What began as an Independence project has become a popular community park at Pearls

The coronavirus pandemic has caused the cancellation of all 2020 GMC official events. The drag races have been known to attract as many as 7,000 spectators, Da Breo said during an interview with The Grenadian Voice on Monday (October 19). The club, which has more than 100 members, is planning to resume official events in 2021 “once we have permission from the Ministry of Health.”

Sundays aside, Pearls is a busy place throughout the week. The Eastern Main Road office of the Ministry of Infrastructure Development and Works is located there. It is one of two Royal Grenada Police Force (RGPF) training facilities and a rotating home for members of the Special Services Unit (SSU). Every three to six months, a group of SSU officers occupies the site, which is officially named Camp Raymond.

“This is basically a training unit that is occupied by the SSU, but regular Officers pass through for specific training,” Assistant Commissioner of Police (ACP) Jessmon Prince told The Grenadian Voice on Tuesday (October 20).

Sessions cover paramilitary training, explosives, fire arms, land navigation and field craft survival tactics.

The open space and straight air strip are suitable for live ammunition training, which usually takes place between 8 am and 2 pm with ample notice to the public and particularly local residents who tie animals to graze along the edges.

ACP Prince said the RGPF is also responsible for ensuring the safety of the runway and that no planes land or take off there.

Until 1984, Pearls had served as Grenada’s airport for more than 40 years.  Elderly residents of the parish can recall past attractions.

“It was a place to lime and old talk, see who was coming in on the planes,” recalled one local resident, adding that there was a restaurant and bar “and a small gift shop that sold nice jewelry.” Sometimes there was one flight, on other days there were two flights; anyone entering the compound had to meet the strict approval of the local gatekeeper, he added.

Another remembered “the pilot.”

“He was a retired German pilot and he had his own small plane, a one or two-seater; he would go up and check the clouds. If the clouds were too low the planes couldn’t land.”

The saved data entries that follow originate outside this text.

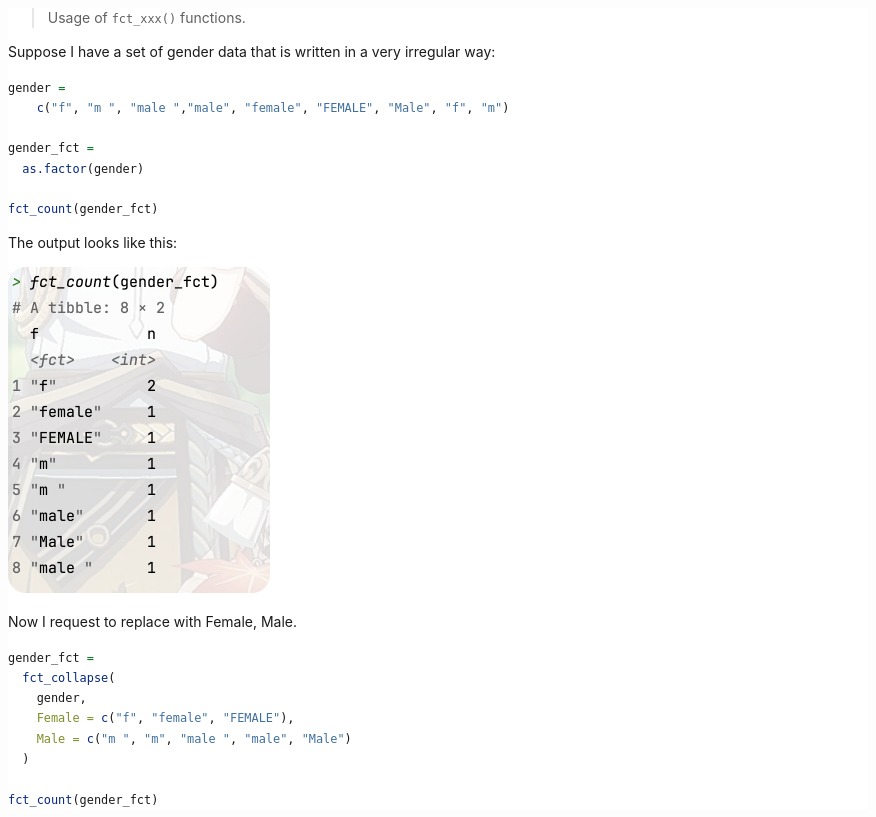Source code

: > Usage of `fct_xxx()` functions.

Suppose I have a set of gender data that is written in a very irregular way:

```R
gender =
	c("f", "m ", "male ","male", "female", "FEMALE", "Male", "f", "m")

gender_fct =
  as.factor(gender)

fct_count(gender_fct)
```

The output looks like this:

<img src="./image/image-20231202114121080.png" alt="image-20231202114121080" style="zoom:50%;" />

Now I request to replace with Female, Male.

```R
gender_fct =
  fct_collapse(
    gender,
    Female = c("f", "female", "FEMALE"),
    Male = c("m ", "m", "male ", "male", "Male")
  )

fct_count(gender_fct)
```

Alongside Camp Raymond and the air strip is a fenced park with gazeebos, benches, tables and toilette facilities. What began two years ago as an Independence project by Member of Parliament (MP) Hon Kate Lewis, has evolved into an ideal location for picnics, photography shoots and other community activities, including an Easter kite flying competition.  

“She (MP Lewis) wanted to make the area more comfortable for families,” according to Andrea Lewis, administrative assistant at the Saint Andrew North East constituency office, adding that the park is a popular spot any day of the week.

Visitors to the yet-to-be-named park have a close-up view of two aircraft relics. The bigger one originated from the Republic of Cuba, which landed in Grenada after the demise of Maurice Bishop and others at Fort George and was attacked by the American troops on October 25, 1983, killing the captain Carlos Andres Diaz Larranaga. The small plane, aging and rusting, was used to spray banana fields when Grenada was plagued with Leaf Spot, a fungal disease.    

Landing conditions at Pearls were a challenge. Trevor Neckles, the Grenadian who piloted the first commercial flight to land at Point Salines, was quoted in the New York Times on October 29, 1984 saying the landing was “very different” from Pearls where “you have to fly into a mountain and then down into a valley to get into the airport.”

While Pearls has not operated as an airport since 1984, it remains under the auspices of the Grenada Airports Authority (GAA). The future of the site usually emerges during election campaigns. There have been promises of re-opening the airport in the past. One of the more recent election promises is to establish an aviation school there.

 Meanwhile, the runway remains an ideal spot for a driving lessons, as it has for many a decade.